If it was a large amount of cash we would probably discuss. Neither of us would rush out and buy something without the other having some knowledge of it. But saying that, we've never been in this situation. Any large gifts have generally been to the both of us together, in which case we decide what to do with it.
Your H sounds like he's being a bit of a dick here. I'd be kind of annoyed if my H made me feel guilty about accepting/spending a gift of money.
When money was tight, it was joint. I'd get pissed when we as a family had no fun money left, but DH's mom had sent him $200 that he just popped into his wallet. Granted, it would usually come up because he'd offer to take me to dinner with it or something, but still.
When money wasn't tight, gifts were your own to spend as you like.
If someone gave us a gift (TV, jewelry, furniture) then we'd keep it. If someone have us thousands of dollars then yes we'd talk about what that would best used for. If someone gives me $100 then no I don't talk about it with DH. I suppose there is gray area where cash is not small and not big but I'd probably defer on asking DH about it and visa versa.
If it's given to us, for example for Christmas, then we both decide what to do, but if it's given because of an occasion specific to the other one, (birthday), then it's that person's to do with as they please.
Bonus we decided on together because we see it as just an extension of salary.
All gift money is the recipient's, although we do often use it for a joint purpose. Christmas money is more joint than birthday money, since we've both gotten it and it's often enough to do something for both of us, like a weekend away or a piece of furniture or something else large for our house, like a new TV. Birthday money is more likely to be spent on a splurge for the individual person, but we do still usually let the other know what we plan to do with it, just as we would with any large expenditure.
OP, what your DH is doing is not very nice. Suggesting that you donate it is one thing, but pressuring you to do so and making you feel bad for not doing so is crappy. If one of us isn't sure what they want to do with their money, the other will often make suggestions, but just suggestions. We don't pressure or use guilt.
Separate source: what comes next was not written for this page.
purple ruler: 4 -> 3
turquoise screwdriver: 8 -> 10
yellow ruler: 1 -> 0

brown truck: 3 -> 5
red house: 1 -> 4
I don't think either of us would really care to have a say in each other's gift. My father has given us generous checks as a joint gift for Christmas and significant events. The financial gift is ours but he has never cared about how I decided to allocate the money and vice versa. We are both pretty trusting of one another when it comes to spending.
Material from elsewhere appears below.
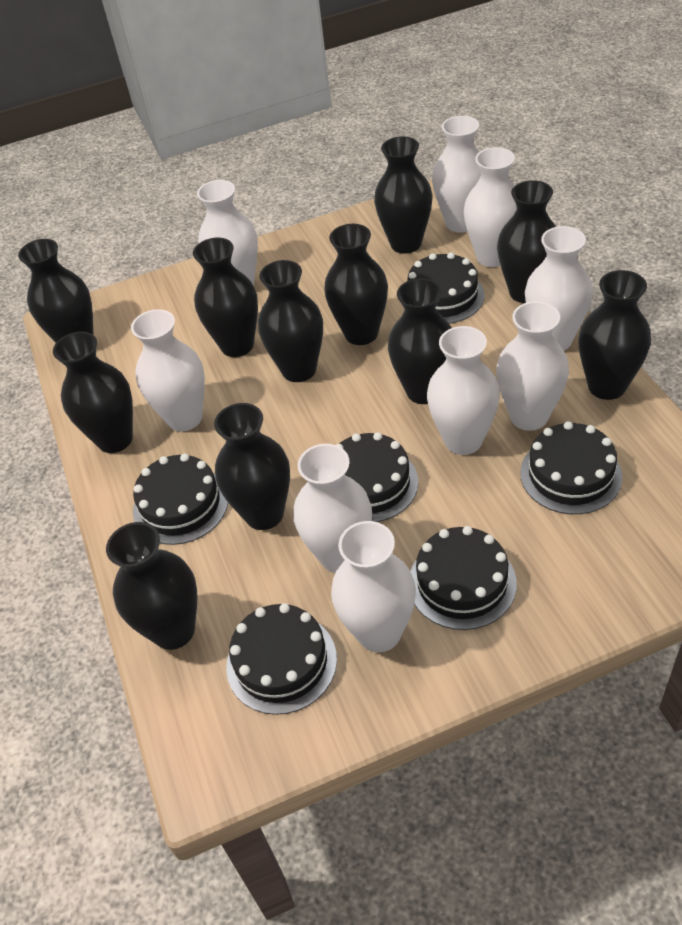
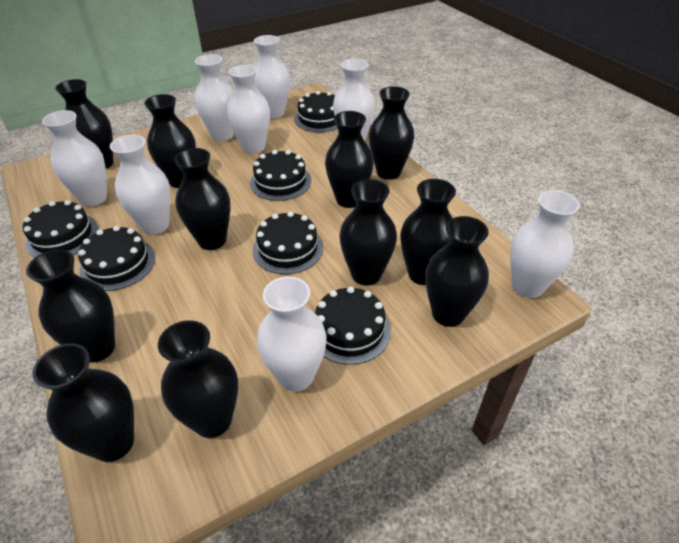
white vase: 9 -> 8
$$, unless a crazy high amount would just be for the person who got it to spend. If it was larger, some would be spent on the recipient, with maybe a nice dinner thrown infor both of us, some would go into household money. If it was something like Jewelery, or electronics or someTHING high value, that person would keep it. I'd never even cross my mind to have him return it for $ we could both spend/use. Mayyybbbee if we really needed extra cash for some reason.... But even then I really don't see either of us requesting a gift be returned.
We would talk about money and offer suggestions on how to spend/save it, but the person who received it can ultimately decide what to do with it.
Ditto.
ETA: As for bonuses, we consider them income. We decide how they will be spent.
Ditto all of this.
Your comment about the cash equivalent of a gift kinda makes me give a side eye. Even if we did have a lot of debt, I couldn't imagine selling jewelry that someone just gave me. That would be such a slap in the face and they would probably never give me a gift ever again. Physical gifts are not up for discussion.
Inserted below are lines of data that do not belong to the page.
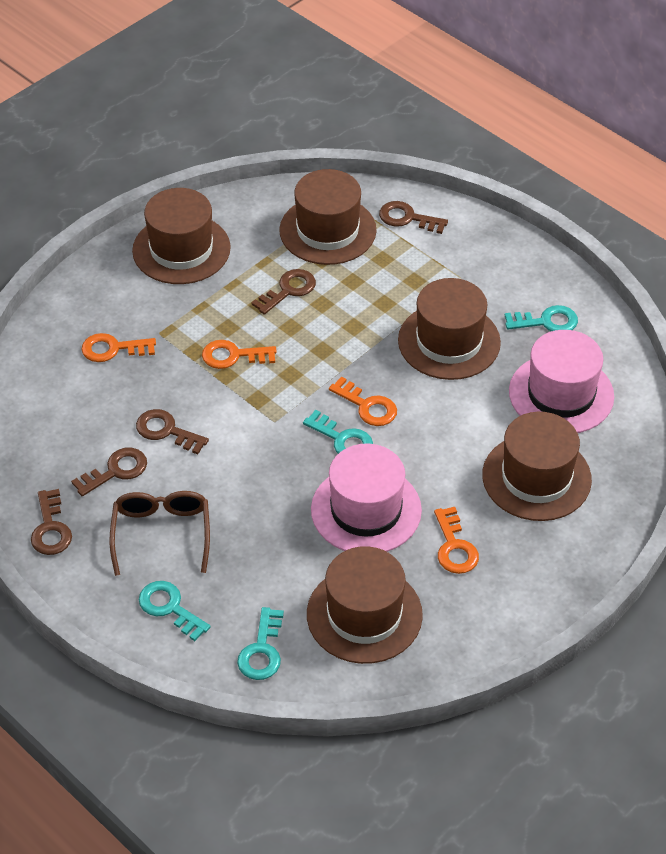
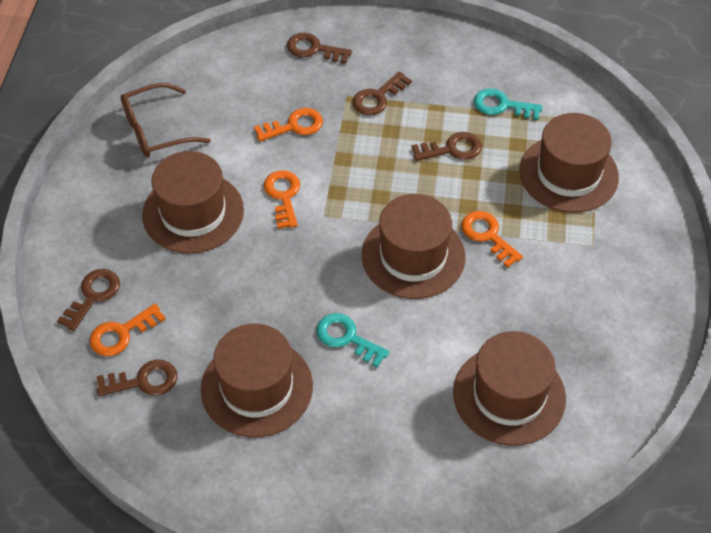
pink hat: 2 -> 0
turquoise key: 4 -> 2

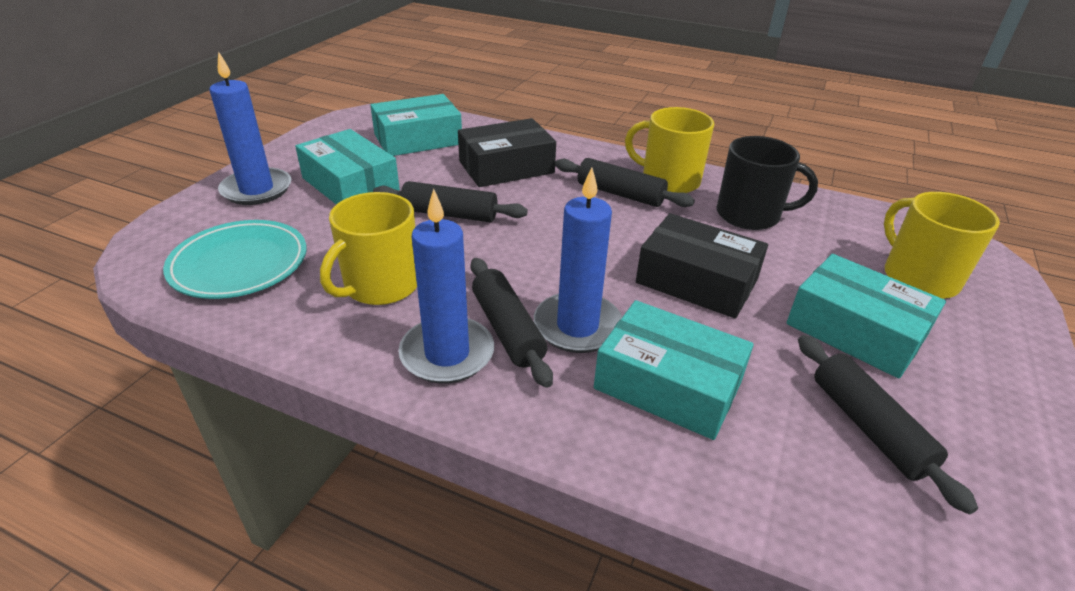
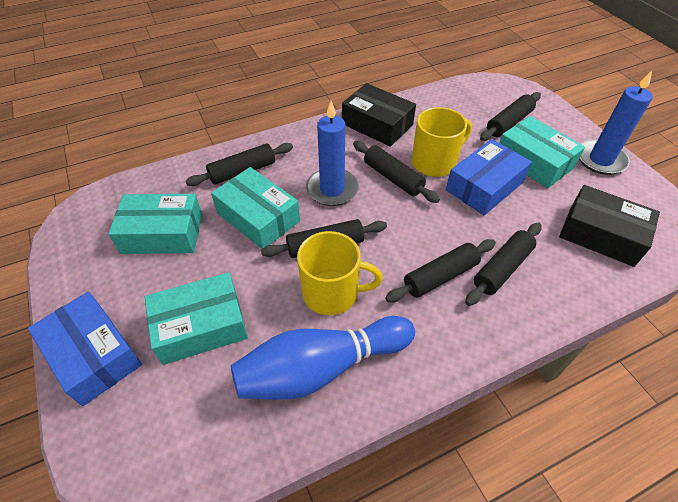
black mug: 1 -> 0
black rolling pin: 4 -> 6
blue bowling pin: 0 -> 1
blue box: 0 -> 2
blue candle: 3 -> 2
turquoise plate: 1 -> 0
yellow mug: 3 -> 2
Oh, and a gift to you = a gift to you (esp. if it's an item, rather than $$$). Bonuses/commissions don't fall under that umbrella, IMO. That's part of work compensation, unlike a gift from a client, for instance.
H and I always make joint decisions about everything...big or small. Realistically no one is ever going to give us large sums of cash gifts lol unless it's an inheritance. But we normally buy what we want when we want so any sum of cash gifts would just go to the bank anyways.